====== MATERIAL FOR THE TASK ======

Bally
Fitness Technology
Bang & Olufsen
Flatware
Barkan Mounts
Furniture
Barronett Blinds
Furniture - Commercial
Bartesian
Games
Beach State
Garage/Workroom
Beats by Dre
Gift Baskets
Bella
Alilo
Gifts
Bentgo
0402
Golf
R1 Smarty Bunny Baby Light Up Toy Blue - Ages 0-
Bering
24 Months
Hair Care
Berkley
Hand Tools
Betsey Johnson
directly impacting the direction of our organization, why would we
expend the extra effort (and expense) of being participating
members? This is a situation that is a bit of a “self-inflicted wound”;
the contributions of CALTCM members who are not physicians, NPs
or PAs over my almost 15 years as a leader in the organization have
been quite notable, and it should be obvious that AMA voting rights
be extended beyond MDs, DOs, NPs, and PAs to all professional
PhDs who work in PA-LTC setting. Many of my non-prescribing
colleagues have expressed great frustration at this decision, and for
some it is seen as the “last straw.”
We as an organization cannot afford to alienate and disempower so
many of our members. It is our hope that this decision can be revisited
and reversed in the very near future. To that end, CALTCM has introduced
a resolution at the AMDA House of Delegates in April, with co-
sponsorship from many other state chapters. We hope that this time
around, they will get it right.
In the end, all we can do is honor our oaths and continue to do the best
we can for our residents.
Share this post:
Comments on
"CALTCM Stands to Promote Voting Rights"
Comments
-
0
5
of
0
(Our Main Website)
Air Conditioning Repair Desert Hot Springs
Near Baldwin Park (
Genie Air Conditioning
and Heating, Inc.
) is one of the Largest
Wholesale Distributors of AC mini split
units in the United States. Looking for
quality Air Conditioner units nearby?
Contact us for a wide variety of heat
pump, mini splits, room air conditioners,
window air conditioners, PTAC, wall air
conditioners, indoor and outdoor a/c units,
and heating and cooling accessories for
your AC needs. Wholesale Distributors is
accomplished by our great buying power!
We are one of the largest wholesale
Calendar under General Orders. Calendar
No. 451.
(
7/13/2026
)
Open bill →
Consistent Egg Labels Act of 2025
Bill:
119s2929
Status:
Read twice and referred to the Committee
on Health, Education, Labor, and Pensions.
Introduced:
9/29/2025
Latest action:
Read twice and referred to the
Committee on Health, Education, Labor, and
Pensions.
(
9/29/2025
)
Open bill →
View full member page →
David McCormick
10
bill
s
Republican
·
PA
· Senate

======
====== MATERIAL FOR THE TASK ======

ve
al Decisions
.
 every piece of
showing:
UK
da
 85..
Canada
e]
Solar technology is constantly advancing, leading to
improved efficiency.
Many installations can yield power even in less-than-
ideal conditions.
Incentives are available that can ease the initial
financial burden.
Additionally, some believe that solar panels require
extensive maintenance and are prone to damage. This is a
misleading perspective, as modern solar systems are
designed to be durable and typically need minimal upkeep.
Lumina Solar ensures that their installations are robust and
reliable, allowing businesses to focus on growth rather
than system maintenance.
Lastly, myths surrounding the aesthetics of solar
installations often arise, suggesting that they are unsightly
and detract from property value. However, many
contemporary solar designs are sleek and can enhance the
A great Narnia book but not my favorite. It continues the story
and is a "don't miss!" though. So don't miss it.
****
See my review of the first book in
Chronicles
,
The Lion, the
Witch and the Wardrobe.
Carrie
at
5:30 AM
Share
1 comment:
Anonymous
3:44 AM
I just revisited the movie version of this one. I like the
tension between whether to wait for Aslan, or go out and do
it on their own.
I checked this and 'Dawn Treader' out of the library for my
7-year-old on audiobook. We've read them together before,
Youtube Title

======

### WHAT NEEDS TO BE DONE
Which lines in the records above contain the word "Pensions"? List each one, matching case exactly.

### OUTPUT OF THE EXERCISE
on Health, Education, Labor, and Pensions.
Pensions.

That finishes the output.